* Supplied material
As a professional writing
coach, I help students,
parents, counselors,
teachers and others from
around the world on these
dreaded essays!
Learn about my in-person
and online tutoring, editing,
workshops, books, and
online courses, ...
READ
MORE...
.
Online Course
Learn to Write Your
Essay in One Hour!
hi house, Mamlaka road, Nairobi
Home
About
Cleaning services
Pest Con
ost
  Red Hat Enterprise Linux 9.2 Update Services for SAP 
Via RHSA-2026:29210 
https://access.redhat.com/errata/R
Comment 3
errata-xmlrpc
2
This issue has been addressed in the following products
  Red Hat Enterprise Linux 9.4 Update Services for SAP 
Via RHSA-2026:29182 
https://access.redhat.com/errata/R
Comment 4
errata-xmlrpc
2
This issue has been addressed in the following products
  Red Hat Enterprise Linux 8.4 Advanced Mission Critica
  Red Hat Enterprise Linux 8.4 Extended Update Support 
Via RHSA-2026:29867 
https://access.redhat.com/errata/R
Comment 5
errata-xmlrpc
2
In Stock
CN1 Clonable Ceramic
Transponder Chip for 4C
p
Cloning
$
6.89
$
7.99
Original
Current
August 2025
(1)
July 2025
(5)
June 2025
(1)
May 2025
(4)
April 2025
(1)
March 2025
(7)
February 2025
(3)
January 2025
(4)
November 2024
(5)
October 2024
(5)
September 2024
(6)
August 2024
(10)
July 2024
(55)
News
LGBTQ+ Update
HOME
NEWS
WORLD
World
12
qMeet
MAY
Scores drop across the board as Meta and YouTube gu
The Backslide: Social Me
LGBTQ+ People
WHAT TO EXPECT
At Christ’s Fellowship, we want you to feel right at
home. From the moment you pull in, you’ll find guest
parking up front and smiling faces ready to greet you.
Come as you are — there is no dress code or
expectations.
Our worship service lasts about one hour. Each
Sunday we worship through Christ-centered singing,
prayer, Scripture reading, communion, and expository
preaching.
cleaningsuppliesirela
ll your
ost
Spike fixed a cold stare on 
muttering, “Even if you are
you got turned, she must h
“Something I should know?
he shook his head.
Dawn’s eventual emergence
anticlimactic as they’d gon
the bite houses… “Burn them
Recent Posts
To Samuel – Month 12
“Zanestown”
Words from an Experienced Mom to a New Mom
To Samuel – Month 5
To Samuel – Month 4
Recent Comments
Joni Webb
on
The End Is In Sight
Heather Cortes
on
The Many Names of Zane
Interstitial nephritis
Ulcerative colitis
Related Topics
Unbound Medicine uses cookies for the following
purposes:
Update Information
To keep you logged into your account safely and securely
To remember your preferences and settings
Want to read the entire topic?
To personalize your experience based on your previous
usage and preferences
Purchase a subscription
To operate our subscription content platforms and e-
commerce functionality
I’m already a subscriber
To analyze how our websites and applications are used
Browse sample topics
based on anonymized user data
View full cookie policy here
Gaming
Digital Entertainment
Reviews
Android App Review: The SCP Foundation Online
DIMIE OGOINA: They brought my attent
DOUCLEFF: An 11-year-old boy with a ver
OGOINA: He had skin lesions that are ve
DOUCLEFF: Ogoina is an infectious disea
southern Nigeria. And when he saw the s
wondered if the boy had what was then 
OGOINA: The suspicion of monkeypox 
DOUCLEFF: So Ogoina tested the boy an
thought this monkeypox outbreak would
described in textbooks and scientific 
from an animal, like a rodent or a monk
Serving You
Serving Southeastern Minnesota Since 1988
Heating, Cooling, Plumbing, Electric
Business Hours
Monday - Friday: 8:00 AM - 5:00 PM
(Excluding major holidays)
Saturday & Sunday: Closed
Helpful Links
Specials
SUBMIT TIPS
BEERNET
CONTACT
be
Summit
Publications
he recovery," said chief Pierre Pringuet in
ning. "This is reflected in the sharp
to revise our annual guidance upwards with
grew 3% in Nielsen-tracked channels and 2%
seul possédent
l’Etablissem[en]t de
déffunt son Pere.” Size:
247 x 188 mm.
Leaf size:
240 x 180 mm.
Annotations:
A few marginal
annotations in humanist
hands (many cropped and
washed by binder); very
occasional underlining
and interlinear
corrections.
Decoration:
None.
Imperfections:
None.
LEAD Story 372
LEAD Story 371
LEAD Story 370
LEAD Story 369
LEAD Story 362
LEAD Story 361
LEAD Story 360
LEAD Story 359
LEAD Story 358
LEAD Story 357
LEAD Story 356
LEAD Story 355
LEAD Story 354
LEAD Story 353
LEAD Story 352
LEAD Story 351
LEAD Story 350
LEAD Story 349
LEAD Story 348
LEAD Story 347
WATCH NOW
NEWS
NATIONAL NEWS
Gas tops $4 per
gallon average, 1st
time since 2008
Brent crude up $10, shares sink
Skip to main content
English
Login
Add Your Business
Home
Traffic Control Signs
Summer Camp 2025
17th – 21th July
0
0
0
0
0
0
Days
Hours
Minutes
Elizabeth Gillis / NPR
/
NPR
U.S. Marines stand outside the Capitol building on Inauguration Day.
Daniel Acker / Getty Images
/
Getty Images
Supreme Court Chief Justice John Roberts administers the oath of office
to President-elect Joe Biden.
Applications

* Work instructions
Write out every line of text in the data above as a Markdown table, with a "Row" column for the line number and a "Line Text" column for the line. Leave out blank lines.

* Exercise response
| Row | Line Text |
|---|---|
| 1 | As a professional writing |
| 2 | coach, I help students, |
| 3 | parents, counselors, |
| 4 | teachers and others from |
| 5 | around the world on these |
| 6 | dreaded essays! |
| 7 | Learn about my in-person |
| 8 | and online tutoring, editing, |
| 9 | workshops, books, and |
| 10 | online courses, ... |
| 11 | READ |
| 12 | MORE... |
| 13 | . |
| 14 | Online Course |
| 15 | Learn to Write Your |
| 16 | Essay in One Hour! |
| 17 | hi house, Mamlaka road, Nairobi |
| 18 | Home |
| 19 | About |
| 20 | Cleaning services |
| 21 | Pest Con |
| 22 | ost |
| 23 |   Red Hat Enterprise Linux 9.2 Update Services for SAP  |
| 24 | Via RHSA-2026:29210  |
| 25 | https://access.redhat.com/errata/R |
| 26 | Comment 3 |
| 27 | errata-xmlrpc |
| 28 | 2 |
| 29 | This issue has been addressed in the following products |
| 30 |   Red Hat Enterprise Linux 9.4 Update Services for SAP  |
| 31 | Via RHSA-2026:29182  |
| 32 | https://access.redhat.com/errata/R |
| 33 | Comment 4 |
| 34 | errata-xmlrpc |
| 35 | 2 |
| 36 | This issue has been addressed in the following products |
| 37 |   Red Hat Enterprise Linux 8.4 Advanced Mission Critica |
| 38 |   Red Hat Enterprise Linux 8.4 Extended Update Support  |
| 39 | Via RHSA-2026:29867  |
| 40 | https://access.redhat.com/errata/R |
| 41 | Comment 5 |
| 42 | errata-xmlrpc |
| 43 | 2 |
| 44 | In Stock |
| 45 | CN1 Clonable Ceramic |
| 46 | Transponder Chip for 4C |
| 47 | p |
| 48 | Cloning |
| 49 | $ |
| 50 | 6.89 |
| 51 | $ |
| 52 | 7.99 |
| 53 | Original |
| 54 | Current |
| 55 | August 2025 |
| 56 | (1) |
| 57 | July 2025 |
| 58 | (5) |
| 59 | June 2025 |
| 60 | (1) |
| 61 | May 2025 |
| 62 | (4) |
| 63 | April 2025 |
| 64 | (1) |
| 65 | March 2025 |
| 66 | (7) |
| 67 | February 2025 |
| 68 | (3) |
| 69 | January 2025 |
| 70 | (4) |
| 71 | November 2024 |
| 72 | (5) |
| 73 | October 2024 |
| 74 | (5) |
| 75 | September 2024 |
| 76 | (6) |
| 77 | August 2024 |
| 78 | (10) |
| 79 | July 2024 |
| 80 | (55) |
| 81 | News |
| 82 | LGBTQ+ Update |
| 83 | HOME |
| 84 | NEWS |
| 85 | WORLD |
| 86 | World |
| 87 | 12 |
| 88 | qMeet |
| 89 | MAY |
| 90 | Scores drop across the board as Meta and YouTube gu |
| 91 | The Backslide: Social Me |
| 92 | LGBTQ+ People |
| 93 | WHAT TO EXPECT |
| 94 | At Christ’s Fellowship, we want you to feel right at |
| 95 | home. From the moment you pull in, you’ll find guest |
| 96 | parking up front and smiling faces ready to greet you. |
| 97 | Come as you are — there is no dress code or |
| 98 | expectations. |
| 99 | Our worship service lasts about one hour. Each |
| 100 | Sunday we worship through Christ-centered singing, |
| 101 | prayer, Scripture reading, communion, and expository |
| 102 | preaching. |
| 103 | cleaningsuppliesirela |
| 104 | ll your |
| 105 | ost |
| 106 | Spike fixed a cold stare on  |
| 107 | muttering, “Even if you are |
| 108 | you got turned, she must h |
| 109 | “Something I should know? |
| 110 | he shook his head. |
| 111 | Dawn’s eventual emergence |
| 112 | anticlimactic as they’d gon |
| 113 | the bite houses… “Burn them |
| 114 | Recent Posts |
| 115 | To Samuel – Month 12 |
| 116 | “Zanestown” |
| 117 | Words from an Experienced Mom to a New Mom |
| 118 | To Samuel – Month 5 |
| 119 | To Samuel – Month 4 |
| 120 | Recent Comments |
| 121 | Joni Webb |
| 122 | on |
| 123 | The End Is In Sight |
| 124 | Heather Cortes |
| 125 | on |
| 126 | The Many Names of Zane |
| 127 | Interstitial nephritis |
| 128 | Ulcerative colitis |
| 129 | Related Topics |
| 130 | Unbound Medicine uses cookies for the following |
| 131 | purposes: |
| 132 | Update Information |
| 133 | To keep you logged into your account safely and securely |
| 134 | To remember your preferences and settings |
| 135 | Want to read the entire topic? |
| 136 | To personalize your experience based on your previous |
| 137 | usage and preferences |
| 138 | Purchase a subscription |
| 139 | To operate our subscription content platforms and e- |
| 140 | commerce functionality |
| 141 | I’m already a subscriber |
| 142 | To analyze how our websites and applications are used |
| 143 | Browse sample topics |
| 144 | based on anonymized user data |
| 145 | View full cookie policy here |
| 146 | Gaming |
| 147 | Digital Entertainment |
| 148 | Reviews |
| 149 | Android App Review: The SCP Foundation Online |
| 150 | DIMIE OGOINA: They brought my attent |
| 151 | DOUCLEFF: An 11-year-old boy with a ver |
| 152 | OGOINA: He had skin lesions that are ve |
| 153 | DOUCLEFF: Ogoina is an infectious disea |
| 154 | southern Nigeria. And when he saw the s |
| 155 | wondered if the boy had what was then  |
| 156 | OGOINA: The suspicion of monkeypox  |
| 157 | DOUCLEFF: So Ogoina tested the boy an |
| 158 | thought this monkeypox outbreak would |
| 159 | described in textbooks and scientific  |
| 160 | from an animal, like a rodent or a monk |
| 161 | Serving You |
| 162 | Serving Southeastern Minnesota Since 1988 |
| 163 | Heating, Cooling, Plumbing, Electric |
| 164 | Business Hours |
| 165 | Monday - Friday: 8:00 AM - 5:00 PM |
| 166 | (Excluding major holidays) |
| 167 | Saturday & Sunday: Closed |
| 168 | Helpful Links |
| 169 | Specials |
| 170 | SUBMIT TIPS |
| 171 | BEERNET |
| 172 | CONTACT |
| 173 | be |
| 174 | Summit |
| 175 | Publications |
| 176 | he recovery," said chief Pierre Pringuet in |
| 177 | ning. "This is reflected in the sharp |
| 178 | to revise our annual guidance upwards with |
| 179 | grew 3% in Nielsen-tracked channels and 2% |
| 180 | seul possédent |
| 181 | l’Etablissem[en]t de |
| 182 | déffunt son Pere.” Size: |
| 183 | 247 x 188 mm. |
| 184 | Leaf size: |
| 185 | 240 x 180 mm. |
| 186 | Annotations: |
| 187 | A few marginal |
| 188 | annotations in humanist |
| 189 | hands (many cropped and |
| 190 | washed by binder); very |
| 191 | occasional underlining |
| 192 | and interlinear |
| 193 | corrections. |
| 194 | Decoration: |
| 195 | None. |
| 196 | Imperfections: |
| 197 | None. |
| 198 | LEAD Story 372 |
| 199 | LEAD Story 371 |
| 200 | LEAD Story 370 |
| 201 | LEAD Story 369 |
| 202 | LEAD Story 362 |
| 203 | LEAD Story 361 |
| 204 | LEAD Story 360 |
| 205 | LEAD Story 359 |
| 206 | LEAD Story 358 |
| 207 | LEAD Story 357 |
| 208 | LEAD Story 356 |
| 209 | LEAD Story 355 |
| 210 | LEAD Story 354 |
| 211 | LEAD Story 353 |
| 212 | LEAD Story 352 |
| 213 | LEAD Story 351 |
| 214 | LEAD Story 350 |
| 215 | LEAD Story 349 |
| 216 | LEAD Story 348 |
| 217 | LEAD Story 347 |
| 218 | WATCH NOW |
| 219 | NEWS |
| 220 | NATIONAL NEWS |
| 221 | Gas tops $4 per |
| 222 | gallon average, 1st |
| 223 | time since 2008 |
| 224 | Brent crude up $10, shares sink |
| 225 | Skip to main content |
| 226 | English |
| 227 | Login |
| 228 | Add Your Business |
| 229 | Home |
| 230 | Traffic Control Signs |
| 231 | Summer Camp 2025 |
| 232 | 17th – 21th July |
| 233 | 0 |
| 234 | 0 |
| 235 | 0 |
| 236 | 0 |
| 237 | 0 |
| 238 | 0 |
| 239 | Days |
| 240 | Hours |
| 241 | Minutes |
| 242 | Elizabeth Gillis / NPR |
| 243 | / |
| 244 | NPR |
| 245 | U.S. Marines stand outside the Capitol building on Inauguration Day. |
| 246 | Daniel Acker / Getty Images |
| 247 | / |
| 248 | Getty Images |
| 249 | Supreme Court Chief Justice John Roberts administers the oath of office |
| 250 | to President-elect Joe Biden. |
| 251 | Applications |